As an example for the second, one word from the previous list will be selected and used as input to the findAssocs method. This method also accepts a correlation parameter which ranges in value from 0 to 1. With a value of Z = 1, the term ALWAYS occurs with some other word in the corpus; that probability decreases as the value moves closer to zero. It is NOT an indicator of nearness as the DTM is just a “bag of words”.
term <- "two"
Z <- 0.1
findAssocs(dtm, term, Z)
$two
agonizing commotionuntil culled fuzzy lilburn
0.12 0.12 0.12 0.12 0.12
mullinax prettier roosters suwanee techie
0.12 0.12 0.12 0.12 0.12
wyandotte bannister innings predictable
0.12 0.11 0.11 0.10
Since the columns of the matrix are the frequency counts of each word across all documents, the sums of those frequency counts can be obtained and ordered from highest to lowest:
# Calculate the frequency of each word
freq <- colSums(as.matrix(dtm))
# Create sort order (descending)
freq.order <- order(freq, decreasing = TRUE)

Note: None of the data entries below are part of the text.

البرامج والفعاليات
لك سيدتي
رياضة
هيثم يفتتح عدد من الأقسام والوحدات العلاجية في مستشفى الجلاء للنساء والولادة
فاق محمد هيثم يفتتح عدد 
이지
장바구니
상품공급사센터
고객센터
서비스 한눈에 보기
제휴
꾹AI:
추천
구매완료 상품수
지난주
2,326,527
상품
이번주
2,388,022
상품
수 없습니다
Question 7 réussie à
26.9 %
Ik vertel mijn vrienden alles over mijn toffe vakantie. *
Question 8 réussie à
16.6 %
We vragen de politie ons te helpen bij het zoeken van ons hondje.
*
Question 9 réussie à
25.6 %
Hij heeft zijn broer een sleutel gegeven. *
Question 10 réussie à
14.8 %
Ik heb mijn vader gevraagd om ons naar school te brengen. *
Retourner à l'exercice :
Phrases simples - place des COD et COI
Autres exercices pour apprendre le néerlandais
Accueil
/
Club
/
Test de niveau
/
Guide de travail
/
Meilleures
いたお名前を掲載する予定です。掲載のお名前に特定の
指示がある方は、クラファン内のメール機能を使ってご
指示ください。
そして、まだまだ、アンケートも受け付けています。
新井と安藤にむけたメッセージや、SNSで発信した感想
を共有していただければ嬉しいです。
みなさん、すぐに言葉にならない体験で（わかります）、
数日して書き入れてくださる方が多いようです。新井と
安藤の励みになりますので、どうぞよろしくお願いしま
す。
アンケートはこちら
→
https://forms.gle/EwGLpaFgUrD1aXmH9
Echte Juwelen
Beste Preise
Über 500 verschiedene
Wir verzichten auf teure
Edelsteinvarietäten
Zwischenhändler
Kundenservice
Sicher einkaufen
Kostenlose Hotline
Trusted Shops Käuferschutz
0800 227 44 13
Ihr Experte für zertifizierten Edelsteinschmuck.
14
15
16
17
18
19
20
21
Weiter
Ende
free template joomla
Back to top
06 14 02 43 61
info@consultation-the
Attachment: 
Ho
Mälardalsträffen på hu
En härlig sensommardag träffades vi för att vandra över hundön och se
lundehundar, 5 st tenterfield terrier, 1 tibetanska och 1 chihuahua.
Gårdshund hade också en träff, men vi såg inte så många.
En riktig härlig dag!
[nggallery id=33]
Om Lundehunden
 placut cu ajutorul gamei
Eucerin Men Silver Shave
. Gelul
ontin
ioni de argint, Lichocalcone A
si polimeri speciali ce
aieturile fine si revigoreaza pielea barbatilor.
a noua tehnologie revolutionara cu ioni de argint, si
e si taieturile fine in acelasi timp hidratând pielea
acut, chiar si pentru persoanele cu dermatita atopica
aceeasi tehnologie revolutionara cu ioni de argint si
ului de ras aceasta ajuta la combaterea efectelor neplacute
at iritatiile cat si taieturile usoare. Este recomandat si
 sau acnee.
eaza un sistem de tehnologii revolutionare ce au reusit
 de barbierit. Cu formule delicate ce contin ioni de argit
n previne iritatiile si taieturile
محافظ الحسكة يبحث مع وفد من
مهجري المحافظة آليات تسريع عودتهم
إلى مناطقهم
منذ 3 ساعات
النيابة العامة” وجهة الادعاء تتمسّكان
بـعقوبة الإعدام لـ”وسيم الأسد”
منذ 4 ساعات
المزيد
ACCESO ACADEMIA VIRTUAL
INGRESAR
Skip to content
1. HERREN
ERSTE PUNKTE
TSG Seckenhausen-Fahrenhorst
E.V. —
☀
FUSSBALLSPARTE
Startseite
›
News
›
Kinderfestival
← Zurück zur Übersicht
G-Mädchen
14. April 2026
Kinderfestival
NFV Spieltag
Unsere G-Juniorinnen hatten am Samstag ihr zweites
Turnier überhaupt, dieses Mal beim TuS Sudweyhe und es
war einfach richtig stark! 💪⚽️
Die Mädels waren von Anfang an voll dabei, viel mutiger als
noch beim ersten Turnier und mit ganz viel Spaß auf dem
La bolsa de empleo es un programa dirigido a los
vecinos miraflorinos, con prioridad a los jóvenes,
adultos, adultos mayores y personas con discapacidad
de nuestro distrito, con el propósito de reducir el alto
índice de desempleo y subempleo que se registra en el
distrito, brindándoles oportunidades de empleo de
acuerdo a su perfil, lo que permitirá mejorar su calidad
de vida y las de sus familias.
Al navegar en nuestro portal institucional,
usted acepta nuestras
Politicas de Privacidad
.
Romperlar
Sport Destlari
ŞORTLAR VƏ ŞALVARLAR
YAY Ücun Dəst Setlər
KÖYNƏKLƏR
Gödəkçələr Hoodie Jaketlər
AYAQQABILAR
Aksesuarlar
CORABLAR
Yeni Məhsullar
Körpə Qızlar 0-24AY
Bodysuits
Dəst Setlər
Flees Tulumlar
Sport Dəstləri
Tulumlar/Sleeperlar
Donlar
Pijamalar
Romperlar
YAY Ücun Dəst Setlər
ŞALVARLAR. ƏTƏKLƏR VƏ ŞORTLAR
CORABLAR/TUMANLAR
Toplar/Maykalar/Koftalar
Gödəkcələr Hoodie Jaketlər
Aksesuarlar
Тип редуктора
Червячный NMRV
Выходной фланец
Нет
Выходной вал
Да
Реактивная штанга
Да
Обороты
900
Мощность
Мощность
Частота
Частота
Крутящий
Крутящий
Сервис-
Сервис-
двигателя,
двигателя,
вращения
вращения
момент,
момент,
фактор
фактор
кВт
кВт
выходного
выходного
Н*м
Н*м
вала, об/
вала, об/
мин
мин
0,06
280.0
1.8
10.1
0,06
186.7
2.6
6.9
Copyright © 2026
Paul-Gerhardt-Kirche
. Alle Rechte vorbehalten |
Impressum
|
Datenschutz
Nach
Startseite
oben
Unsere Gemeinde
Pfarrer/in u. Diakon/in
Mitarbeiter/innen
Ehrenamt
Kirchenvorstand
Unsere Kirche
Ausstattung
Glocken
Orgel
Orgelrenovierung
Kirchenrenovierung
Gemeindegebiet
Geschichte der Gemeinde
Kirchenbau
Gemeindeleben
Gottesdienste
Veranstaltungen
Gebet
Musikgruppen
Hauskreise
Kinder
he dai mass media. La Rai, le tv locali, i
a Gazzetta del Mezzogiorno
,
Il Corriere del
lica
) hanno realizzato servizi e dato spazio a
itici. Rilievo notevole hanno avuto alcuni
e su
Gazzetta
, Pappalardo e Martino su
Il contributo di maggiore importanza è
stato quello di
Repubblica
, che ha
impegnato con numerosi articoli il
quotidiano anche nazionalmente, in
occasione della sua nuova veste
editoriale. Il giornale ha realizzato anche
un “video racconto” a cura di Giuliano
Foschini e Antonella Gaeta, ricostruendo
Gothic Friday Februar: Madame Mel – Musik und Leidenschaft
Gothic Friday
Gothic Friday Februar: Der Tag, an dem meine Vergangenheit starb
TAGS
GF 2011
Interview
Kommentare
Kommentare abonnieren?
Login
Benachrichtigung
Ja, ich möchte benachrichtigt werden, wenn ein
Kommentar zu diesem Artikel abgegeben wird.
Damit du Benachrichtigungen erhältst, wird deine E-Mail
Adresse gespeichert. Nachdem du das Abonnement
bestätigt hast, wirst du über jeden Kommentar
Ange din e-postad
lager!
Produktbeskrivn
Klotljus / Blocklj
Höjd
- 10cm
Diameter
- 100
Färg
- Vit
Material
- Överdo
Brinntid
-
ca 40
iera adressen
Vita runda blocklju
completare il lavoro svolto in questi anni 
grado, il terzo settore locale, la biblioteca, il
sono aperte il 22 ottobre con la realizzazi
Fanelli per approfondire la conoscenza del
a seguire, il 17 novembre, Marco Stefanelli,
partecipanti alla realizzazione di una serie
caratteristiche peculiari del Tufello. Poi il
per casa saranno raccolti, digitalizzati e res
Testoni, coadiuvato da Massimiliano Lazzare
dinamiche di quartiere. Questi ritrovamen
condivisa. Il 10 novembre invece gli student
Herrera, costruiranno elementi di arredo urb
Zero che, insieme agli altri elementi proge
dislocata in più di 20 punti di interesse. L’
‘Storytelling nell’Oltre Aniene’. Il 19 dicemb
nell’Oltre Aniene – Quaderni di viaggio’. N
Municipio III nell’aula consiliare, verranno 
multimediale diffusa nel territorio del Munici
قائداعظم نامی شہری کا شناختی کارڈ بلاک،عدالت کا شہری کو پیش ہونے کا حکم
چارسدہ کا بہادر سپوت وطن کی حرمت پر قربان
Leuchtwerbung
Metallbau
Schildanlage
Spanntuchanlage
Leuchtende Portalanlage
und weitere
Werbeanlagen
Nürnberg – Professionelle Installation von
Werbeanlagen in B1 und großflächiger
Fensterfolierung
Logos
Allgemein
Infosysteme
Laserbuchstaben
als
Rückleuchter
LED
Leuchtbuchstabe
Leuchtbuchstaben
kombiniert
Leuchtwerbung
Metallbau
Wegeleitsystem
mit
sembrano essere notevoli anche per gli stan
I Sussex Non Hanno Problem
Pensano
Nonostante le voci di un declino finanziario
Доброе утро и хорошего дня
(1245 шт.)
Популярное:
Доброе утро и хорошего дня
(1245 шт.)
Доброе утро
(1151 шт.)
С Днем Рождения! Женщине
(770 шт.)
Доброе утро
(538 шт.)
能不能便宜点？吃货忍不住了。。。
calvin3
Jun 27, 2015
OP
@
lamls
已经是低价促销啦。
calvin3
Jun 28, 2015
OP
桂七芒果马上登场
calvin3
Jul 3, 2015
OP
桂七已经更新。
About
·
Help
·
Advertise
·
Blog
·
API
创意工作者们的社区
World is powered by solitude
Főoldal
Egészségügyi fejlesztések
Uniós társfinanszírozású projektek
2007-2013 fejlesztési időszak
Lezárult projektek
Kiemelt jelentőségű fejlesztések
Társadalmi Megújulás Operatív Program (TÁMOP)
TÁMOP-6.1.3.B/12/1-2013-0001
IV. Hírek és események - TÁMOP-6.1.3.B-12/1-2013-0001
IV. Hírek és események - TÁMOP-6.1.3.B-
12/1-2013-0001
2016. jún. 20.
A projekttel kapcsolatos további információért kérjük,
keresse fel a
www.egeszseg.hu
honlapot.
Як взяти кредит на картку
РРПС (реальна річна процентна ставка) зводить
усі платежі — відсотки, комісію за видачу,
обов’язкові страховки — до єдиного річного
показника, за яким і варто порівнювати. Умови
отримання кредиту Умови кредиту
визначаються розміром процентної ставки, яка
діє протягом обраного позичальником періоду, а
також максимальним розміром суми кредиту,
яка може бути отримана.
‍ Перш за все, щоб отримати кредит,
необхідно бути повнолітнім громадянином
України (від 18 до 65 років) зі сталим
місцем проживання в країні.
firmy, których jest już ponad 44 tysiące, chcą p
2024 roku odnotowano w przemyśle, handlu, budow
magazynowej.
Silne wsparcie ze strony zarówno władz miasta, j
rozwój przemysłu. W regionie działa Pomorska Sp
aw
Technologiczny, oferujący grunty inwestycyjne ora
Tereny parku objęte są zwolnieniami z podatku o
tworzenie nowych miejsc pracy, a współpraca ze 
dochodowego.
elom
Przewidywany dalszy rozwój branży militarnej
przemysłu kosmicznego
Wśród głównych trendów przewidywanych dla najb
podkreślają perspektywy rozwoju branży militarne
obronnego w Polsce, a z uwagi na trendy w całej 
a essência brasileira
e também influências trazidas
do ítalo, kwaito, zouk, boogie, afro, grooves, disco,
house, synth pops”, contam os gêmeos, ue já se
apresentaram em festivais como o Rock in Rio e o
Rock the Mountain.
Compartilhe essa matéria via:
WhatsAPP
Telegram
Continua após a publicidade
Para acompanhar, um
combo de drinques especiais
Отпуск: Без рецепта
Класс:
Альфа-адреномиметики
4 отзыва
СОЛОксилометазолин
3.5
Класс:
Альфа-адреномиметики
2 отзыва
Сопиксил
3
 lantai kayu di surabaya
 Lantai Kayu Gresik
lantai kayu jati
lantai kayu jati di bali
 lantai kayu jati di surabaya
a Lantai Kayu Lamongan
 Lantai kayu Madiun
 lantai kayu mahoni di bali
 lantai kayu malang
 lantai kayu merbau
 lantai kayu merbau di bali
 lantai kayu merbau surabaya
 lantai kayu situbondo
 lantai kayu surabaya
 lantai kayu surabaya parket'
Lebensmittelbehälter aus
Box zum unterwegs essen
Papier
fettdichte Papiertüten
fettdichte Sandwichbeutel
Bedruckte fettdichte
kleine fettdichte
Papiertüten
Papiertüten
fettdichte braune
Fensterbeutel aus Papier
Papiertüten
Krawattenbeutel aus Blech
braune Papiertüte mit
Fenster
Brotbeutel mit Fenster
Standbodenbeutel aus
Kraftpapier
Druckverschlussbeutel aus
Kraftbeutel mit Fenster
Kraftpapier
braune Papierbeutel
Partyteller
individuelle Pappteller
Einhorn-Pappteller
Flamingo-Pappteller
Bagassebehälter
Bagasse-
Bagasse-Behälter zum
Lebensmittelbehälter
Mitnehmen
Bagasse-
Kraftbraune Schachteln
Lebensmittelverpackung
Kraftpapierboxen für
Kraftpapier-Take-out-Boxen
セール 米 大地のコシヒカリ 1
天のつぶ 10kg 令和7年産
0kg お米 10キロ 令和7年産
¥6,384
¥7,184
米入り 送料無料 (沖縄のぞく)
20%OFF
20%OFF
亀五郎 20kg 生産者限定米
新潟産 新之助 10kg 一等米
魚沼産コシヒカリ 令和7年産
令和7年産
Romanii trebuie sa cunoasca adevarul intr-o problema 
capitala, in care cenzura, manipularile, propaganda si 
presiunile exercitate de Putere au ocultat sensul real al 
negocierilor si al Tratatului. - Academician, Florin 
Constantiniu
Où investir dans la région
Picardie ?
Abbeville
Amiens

# List most/least frequent terms
# Or least/most unique terms
freq[head(freq.order)]
said will one just like can
1548 1355 1235 1096 1062 1033
freq[tail(freq.order)]
zuerlein zunino zurich zusi zweerman zydrunas
1 1 1 1 1 1
The classic “5-number summary” shows that the data is heavily skewed to the right:
Min. 1st Qu. Median Mean 3rd Qu. Max.
1.000 1.000 1.000 6.749 3.000 1548.000
Standard Deviation is the best measure of spread of an approximately normal distribution. This is not the case when there are extreme values in a distribution or when the distribution is skewed, as in the situation here. So, neither standard deviation nor variance are calculated for this data.
Finally, a plot of the distribution of words that occur more than 400 in the sample is shown below:; it shows a definite skewing to the right:
A word cloud is a visual representation of text data, typically used to visualize free form text, as well as other text-based data sources like website metadata. Here is a wordcloud of the words in the sample having a minimum frequency of 150 occurrences.
Wordcloud of the DTM
Further analysis of the sample data will be done using n-grams. An n-gram is a contiguous sequence of n items from a given sequence of text or speech. An n-gram of size 1 is referred to as a “unigram”; size 2 is a “bigram” (or, less commonly, a “digram”); size 3 is a “trigram”. Larger sizes are sometimes referred to by the value of n, e.g., “four-gram”, “five-gram”, and so on. An example of the code (using the RWeka package method NGramTokenizer) that will be used to perform this analysis follows; it is unlikely that an n-gram higher than three will be used:
unigramTokenizer <- function(x) NGramTokenizer(x, Weka_control(min=2, max=1))
bigramTokenizer <- function(x) NGramTokenizer(x, Weka_control(min=2, max=2))
trigramTokenizer <- function(x) NGramTokenizer(x, Weka_control(min=3, max=3))
Using this method, the following results were obtained:
the to and a of in i that is for
22002 11782 11123 10511 9489 7552 6781 4669 4501 4485
of_the in_the to_the on_the for_the to_be and_the at_the in_a
2021 1900 955 855 829 684 617 615 570
with_the
523
one_of_the a_lot_of as_well_as out_of_the i_want_to going_to_be the_end_of some_of_the
159 134 83 75 72 70 70 68
it_was_a be_able_to
66 58
The UI for testing the prediction algorithm will be coded using the Shiny API and hosted on the shinyapps.io website. No wireframes have been produced yet, but the initial thoughts on design is to have a very simple UI with an input text field, an output field for the predicted next word, and some usage information.